Sortie le mercredi 28 février 2024


 


Ce second long métrage de Yossi Aviram (1), après La Dune (2014), revient sur le poids du passé, "une souffrance qui n’était pas la nôtre" qui hante sa génération.


 

Au tribunal de Tel Aviv, lors du procès d’un nazi hongrois, Ori (Yona Rozenkier) croise Anna (Valéria Bruni-Tedeschi). Il lui demande : "Tu ne me reconnais pas ?", d’un ton incrédule face à son indifférence. Il évoque une rencontre à Turin, vingt ans auparavant, et en dépit des détails, Anna affirme perplexe ne pas se souvenir de lui.


 


 

Ces deux-là, que le hasard met en présence, ont des parents rescapés des camps. Anna, une écrivaine parisienne, a persuadé son père - qui se fait attendre - de venir témoigner. Ori accompagne sa mère citée aussi comme témoin.


 

Ori ne va pas fort, son frère l’a trouvé inconscient sur son lit et l’a sauvé en l’aspergeant avec le tuyau d’arrosage du jardin. Il est coutumier des tentatives de suicide. Entre une femme dont il n’est plus amoureux et une mère autoritaire qui le morigène comme un enfant, il se réfugie dans la lecture, l’écriture, des échappées dans le désert.


 

Le titre du film - un paradoxe - désigne le sentiment de liberté qu’éprouve Ori dans le désert du Neguev, un paysage singulier, où la part d’ombre des protagonistes se dissipe. Le réalisateur explore les relations familiales à l’aune des conséquences de la Shoah. Anna reproche à son père son silence, ne rien savoir la tourmente ; elle espérait qu’il parle au procès, mais il lui oppose un "à quoi ça sert tout ça ?". Ori constate que si sa mère en parlait tout le temps, il n’en est pas plus avancé. Une même culpabilité, une même souffrance entravent leur existence, leur identité.


 


 

Le réalisateur nous amène à nous interroger autant sur le droit de savoir que sur celui de se taire des rescapés, comme un droit à l’oubli. L’imaginaire pour combler le vide est leur recours. Yossi Aviram utilise des séquences d’animation pour exprimer la dualité entre fiction et réalité.


 


 

Le voyage à Turin, lié au nom de Primo Levi, est un récit qu’Anna a écrit (un fait vécu ?), dont le souvenir tourne en boucle dans sa mémoire, nostalgie d’une rencontre amoureuse déçue.

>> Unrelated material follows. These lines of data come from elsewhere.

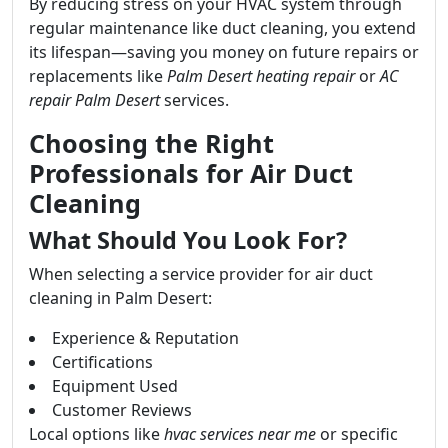
By reducing stress on your HVAC system through
regular maintenance like duct cleaning, you extend
its lifespan—saving you money on future repairs or
replacements like
Palm Desert heating repair
or
AC
repair Palm Desert
services.
Choosing the Right
Professionals for Air Duct
Cleaning
What Should You Look For?
When selecting a service provider for air duct
cleaning in Palm Desert:
Experience & Reputation
Certifications
Equipment Used
Customer Reviews
Local options like
hvac services near me
or specific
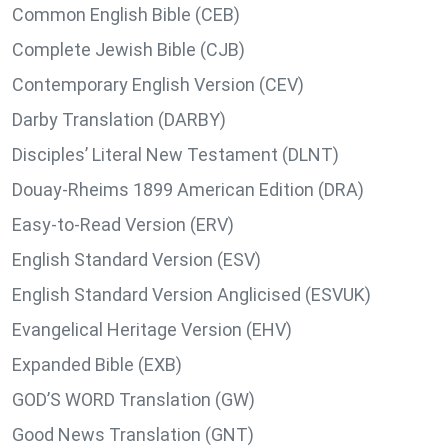
Common English Bible (CEB)
Complete Jewish Bible (CJB)
Contemporary English Version (CEV)
Darby Translation (DARBY)
Disciples’ Literal New Testament (DLNT)
Douay-Rheims 1899 American Edition (DRA)
Easy-to-Read Version (ERV)
English Standard Version (ESV)
English Standard Version Anglicised (ESVUK)
Evangelical Heritage Version (EHV)
Expanded Bible (EXB)
GOD’S WORD Translation (GW)
Good News Translation (GNT)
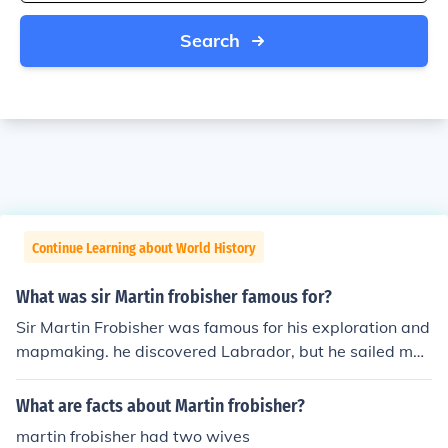
Search
Continue Learning about World History
What was sir Martin frobisher famous for?
Sir Martin Frobisher was famous for his exploration and
mapmaking. he discovered Labrador, but he sailed mor
e north, reaching frobisher bay and baffin island. or... Si
r Martin Frobisher, a famous explorer from Altofts, York
What are facts about Martin frobisher?
shire, England, was famous for his attempts to discover
martin frobisher had two wives
a Northwest passage and his voyages to Labrador and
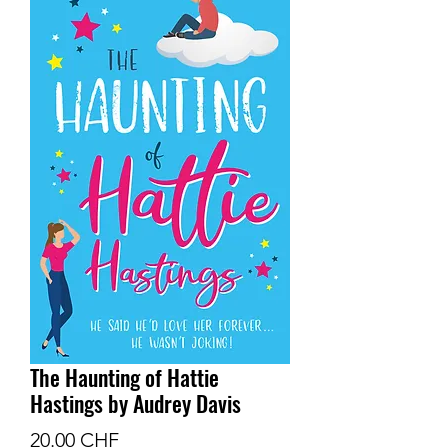
The Haunting of Hattie
Hastings by Audrey Davis
Prix
20.00 CHF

On ne saura pas si Ori s’est inventé un souvenir écran ou s’il est allé réellement à Turin…

Claudine Castel
Jeune Cinéma en ligne directe

1. Les deux films sont des fictions. Par ailleurs, Yossi Aviram a réalisé 3 documentaires longs métrages : Deux vieux garçons (2010), The Polgár Variant (2014), Il était une fois... Le Procès de Viviane Amsalem (2016).


Il n’y a pas d’ombre dans le désert. Réal : Yossi Aviram ; sc : Y.A, Valéria Bruni-Tedeschi & Alexandre Manneville ; ph : Damien Dufresne ; mont : Thomas Marchand. Int : Valéria Bruni-Tedeschi, Yona Rozenkier, Germaine Unikovsky, Jacky Berroyer, Roni Alter, Merav Shirom (France-Allemagne-Israël, 2021, 101 mn).